Problem set:
1 - In the passage on diffusion tensor statistics, which test applied to log-Euclidean transformed DT data outperformed univariate analysis of DT-derived scalar measures?
2 - From the passage on diffusion tensor statistics, quote the stretch from "Although scalar-based (fractional" through "their particular application.".

BEGIN Document excerpt

Although scalar-based (fractional anisotropy, diffusivity, etc.) analyses still largely dominate when it comes to clinical or neuroscience applications, investigators have started to adopt these new developments to e.g. process clinical data with low SNR [70], and perform statistical analyses [71] to detect white matter lesions in patients with multiple sclerosis. However, despite their ability to enforce physically meaningful constraints, affine- or similarity-invariant metrics have been shown to potentially bias the analysis of normally distributed DT data [72], therefore requiring investigators to carefully select the metric in the light of their particular application.

Recent works have focused on multivariate parametric and nonparametric tests, as well as hypothesis testing procedures for DT data, and have investigated the relevance and impact of non-Euclidean metrics [73, 74, 75]. For instance, in Lee et al. [73], a Hotelling’s T² test applied to log-Euclidean transformed DT data was shown to outperform univariate analysis of DT-derived scalar measures. Again, careful considerations appear to be necessary for such parametric tests, which assume multivariate normality of DTs, and their interaction with non-Euclidean metrics [72, 76]. Using affine- or similarity-invariant metrics in combination with permutation-based [76, 77] or Cramer [76] tests also did not appear to improve the performance of these nonparametric tests. However, using the Cholesky decomposition of DTs, as introduced in [78], it was demonstrated that [79, 80], in addition to decreased computational time, a nonparametric two-sample test can detect differences in a specific brain region between young children with dyslexia and controls.

END Document excerpt
BEGIN Dataset entries

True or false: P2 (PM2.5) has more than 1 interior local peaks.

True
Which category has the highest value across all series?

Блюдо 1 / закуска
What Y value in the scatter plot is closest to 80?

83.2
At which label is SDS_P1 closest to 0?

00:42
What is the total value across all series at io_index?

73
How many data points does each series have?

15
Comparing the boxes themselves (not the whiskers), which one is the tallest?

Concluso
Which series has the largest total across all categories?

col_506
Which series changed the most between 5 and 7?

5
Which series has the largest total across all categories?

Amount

END Dataset entries

Task results:
1 - A Hotelling's T² test.

2 -
Although scalar-based (fractional anisotropy, diffusivity, etc.) analyses still largely dominate when it comes to clinical or neuroscience applications, investigators have started to adopt these new developments to e.g. process clinical data with low SNR [70], and perform statistical analyses [71] to detect white matter lesions in patients with multiple sclerosis. However, despite their ability to enforce physically meaningful constraints, affine- or similarity-invariant metrics have been shown to potentially bias the analysis of normally distributed DT data [72], therefore requiring investigators to carefully select the metric in the light of their particular application.